Page-level text extractions:
+ + + + +
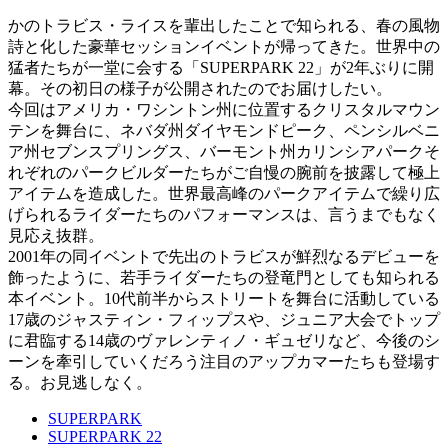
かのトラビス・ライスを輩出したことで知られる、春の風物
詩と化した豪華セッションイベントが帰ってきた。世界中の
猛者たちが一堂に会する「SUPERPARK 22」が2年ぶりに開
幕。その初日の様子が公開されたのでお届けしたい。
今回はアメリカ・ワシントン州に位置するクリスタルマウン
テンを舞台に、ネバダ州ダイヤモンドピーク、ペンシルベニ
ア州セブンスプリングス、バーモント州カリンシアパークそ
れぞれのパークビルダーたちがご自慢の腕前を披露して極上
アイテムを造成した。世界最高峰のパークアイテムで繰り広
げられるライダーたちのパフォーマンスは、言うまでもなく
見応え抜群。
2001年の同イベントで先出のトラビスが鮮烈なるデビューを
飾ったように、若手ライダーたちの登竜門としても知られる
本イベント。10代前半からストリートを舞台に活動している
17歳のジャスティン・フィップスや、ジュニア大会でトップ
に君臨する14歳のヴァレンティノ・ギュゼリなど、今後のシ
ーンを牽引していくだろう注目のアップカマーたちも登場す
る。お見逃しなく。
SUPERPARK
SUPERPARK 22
+ + + + +
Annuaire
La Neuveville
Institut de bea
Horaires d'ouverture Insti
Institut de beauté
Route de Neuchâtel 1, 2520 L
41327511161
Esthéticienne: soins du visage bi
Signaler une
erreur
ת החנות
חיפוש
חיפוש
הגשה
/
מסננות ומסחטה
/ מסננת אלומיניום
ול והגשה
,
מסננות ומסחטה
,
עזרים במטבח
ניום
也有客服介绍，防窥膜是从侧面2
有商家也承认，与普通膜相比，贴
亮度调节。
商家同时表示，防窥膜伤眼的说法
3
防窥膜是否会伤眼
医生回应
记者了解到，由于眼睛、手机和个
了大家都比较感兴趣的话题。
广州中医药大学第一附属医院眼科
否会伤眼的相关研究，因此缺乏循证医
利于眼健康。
+ + + + +
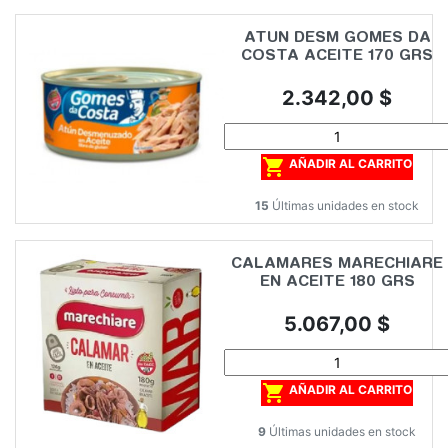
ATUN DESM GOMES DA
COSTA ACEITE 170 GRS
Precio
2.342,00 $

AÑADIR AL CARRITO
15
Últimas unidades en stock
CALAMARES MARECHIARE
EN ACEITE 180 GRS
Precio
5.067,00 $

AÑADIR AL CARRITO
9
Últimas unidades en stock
+ + + + +
About this task: In the entries, some lines may contain the word "SUPERPARK". Give how many do, as a number by itself.

Solved exercise: 3